Le psychologue clinicien
Le psychologue clinicien a suivi une formation à l’université de cinq années en faculté de Psychologie où il s’est spécialisé jusqu’à l’obtention de son diplôme d’état de type Master II professionnel ou DESS en Psychopathologie et psychologie clinique.
Ce titre atteste de sa connaissance approfondie de la psychopathologie, c’est-à-dire des modes de fonctionnement de l’esprit, et de son aptitude à mener un travail thérapeutique auprès des patients ainsi que des psychothérapies.
Le psychologue n’est pas un médecin et il ne prescrit pas de médicament. Il est en revanche amené à travailler et à co-construire avec de nombreuses professions médicales et para-médicales.
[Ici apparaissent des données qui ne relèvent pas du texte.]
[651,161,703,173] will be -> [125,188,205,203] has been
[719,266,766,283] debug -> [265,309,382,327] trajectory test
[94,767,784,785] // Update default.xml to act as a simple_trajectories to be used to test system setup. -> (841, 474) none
Il n’existe pas d’ordre des psychologues, comme c’est le cas pour d’autres professions de santé, cependant, il existe un code de déontologie que chaque psychologue se doit de respecter. Il est notamment tenu au secret professionnel. Afin d’être reconnu, chaque psychologue doit être enregistré au répertoire ADELI auprès de l’ARS (agence régionale de santé). L’usage du titre de psychologue est défini par la loi n°85-772 du 25 juillet 1985 publiée au J.O du 26 juillet 1985.
Le psychiatre
Le psychiatre est un médecin ayant choisi comme spécialité la psychiatrie. Il est spécialisé dans le diagnostic et le traitement des troubles et maladies mentales.
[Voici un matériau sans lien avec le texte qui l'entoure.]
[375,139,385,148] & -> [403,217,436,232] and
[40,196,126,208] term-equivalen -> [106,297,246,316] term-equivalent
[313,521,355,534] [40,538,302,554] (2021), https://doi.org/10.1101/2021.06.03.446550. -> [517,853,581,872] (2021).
parce qu’il est médecin spécialiste, le psychiatre est en capacité de prescrire des médicaments, ce qui l’amène à soigner des personnes présentant des pathologies psychiatriques parfois lourdes. Il peut exercer dans le milieu hospitalier mais également en libéral.
L’exercice de la psychiatrie étant protégé, les psychiatres, médecins spécialistes, doivent être inscrits à l’Ordre des Médecins. Au sein des services mais également dans le cadre du libéral, psychologues et psychiatres peuvent être amenés à travailler en partenariat, leurs pratiques pouvant être complémentaires.
Le psychothérapeute
Jusqu’à peu, le titre de psychothérapeute n’était pas contrôlé en France. Cependant, des réformes récentes ont permis d’encadrer d’avantage le titre et son obtention. De nombreux psychothérapeutes sont donc psychologues ou psychiatres (comme expliqué ci-dessus), mais cependant, d’autres formations, associées à un nombre d’heures de stages à effectuer permettent d’en obtenir le titre.
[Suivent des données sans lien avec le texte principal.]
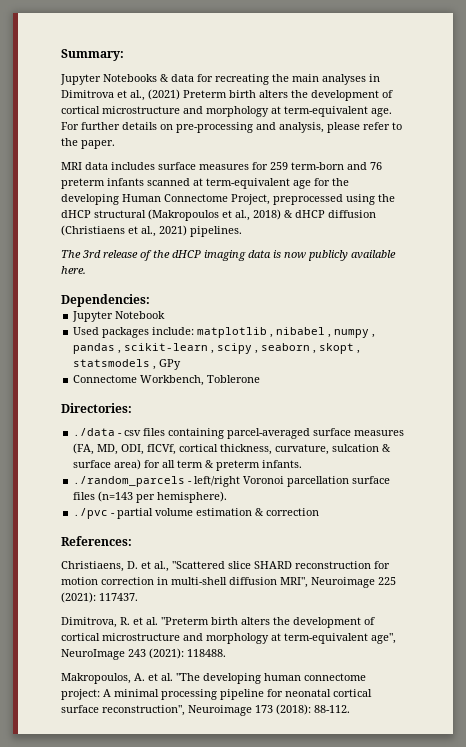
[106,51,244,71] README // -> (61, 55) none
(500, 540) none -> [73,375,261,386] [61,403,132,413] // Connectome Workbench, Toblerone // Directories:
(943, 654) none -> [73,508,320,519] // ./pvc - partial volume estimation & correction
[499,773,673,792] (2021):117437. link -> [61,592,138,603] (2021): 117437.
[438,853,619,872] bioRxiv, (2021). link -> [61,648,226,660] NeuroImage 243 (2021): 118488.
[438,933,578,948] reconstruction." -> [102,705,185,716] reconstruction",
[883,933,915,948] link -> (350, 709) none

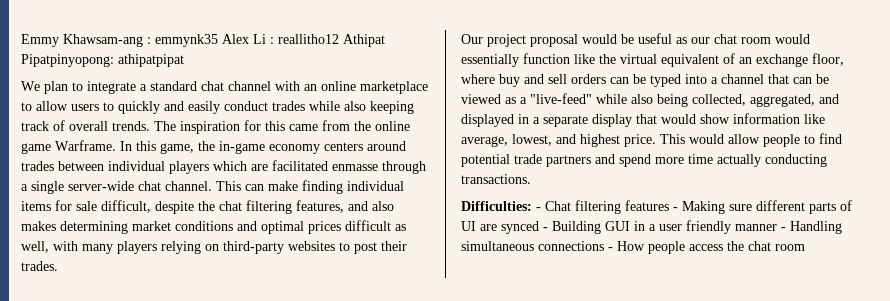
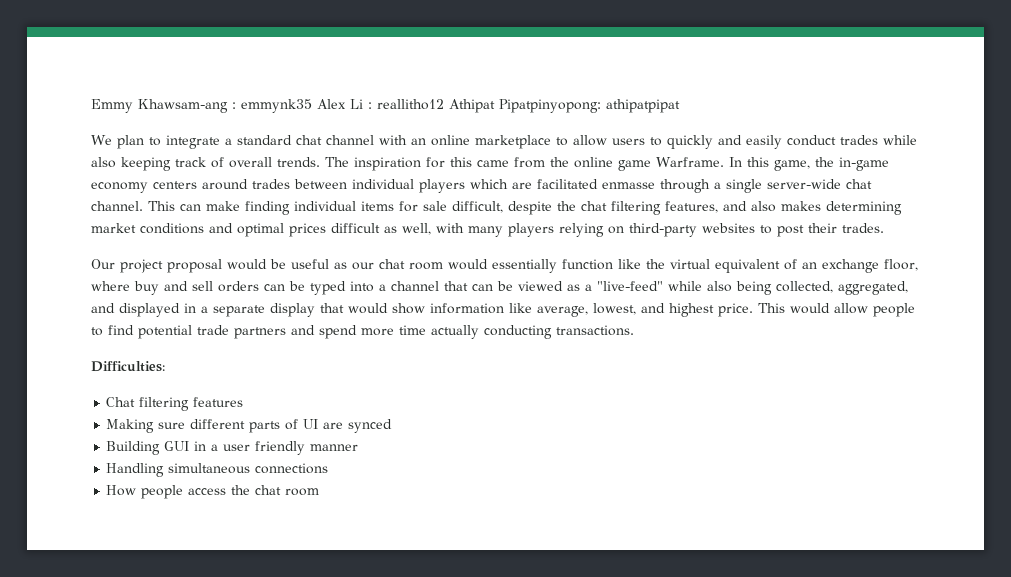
[536,207,541,211] - -> (165, 366) //
[673,207,678,211] - -> (244, 402) //
[543,227,548,231] - -> (393, 426) //
[781,227,786,231] - -> (359, 447) //
[608,247,613,251] - -> (329, 468) //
Depuis juillet 2010, une loi fixe des règles : désormais, toute personne souhaitant utiliser le titre de psychothérapeute doit être inscrite sur le registre national des psychothérapeutes.La demande d’inscription s’effectue auprès des ARS (agences régionales de santé).
Un psychothérapeute est donc un professionnel spécialisé en psychothérapie, c’est-à-dire capable d’écouter et d’analyser la souffrance de ses patients.
Le psychanalyste
Le psychanalyste est un professionnel utilisant la cure psychanalytique (technique initiée par Sigmund Freud) comme technique de psychothérapie.
La plupart du temps, il s’agit de psychologue ou psychiatre de formation. «… il est essentiel d’acquérir une formation en psychologie à l’université et d’avoir effectué une analyse de plusieurs années, à raison de 3 à 4 séances hebdomadaires. La Société psychanalytique de Paris (la plus installée) sélectionne des candidats dont la cure est déjà bien avancée pour une formation dans l’un de ses instituts. Ils doivent également être reconnus et accrédités par leurs pairs. Pratique et théorique, cette formation dure 8 ans en moyenne. » (source Onisep ; http://www.onisep.fr/Ressources/Univers-Metier/Metiers/psychanalyste).
Le psychopraticien
Le nom « psychopraticien » a remplacé celui de psychothérapeute lorsque ce dernier a été davantage encadré. Le titre de psychopraticien est non reconnu par l’état, il est donc libre d’utilisation et tout le monde peut y prétendre. Il est donc recommandé une certaine prudence face à l’utilisation de ce titre. Cependant, certains titres complémentaires sont couverts par la garantie professionnelle GLPR (Groupe de liaison de la psychothérapie relationnelle), mais non par l’Etat.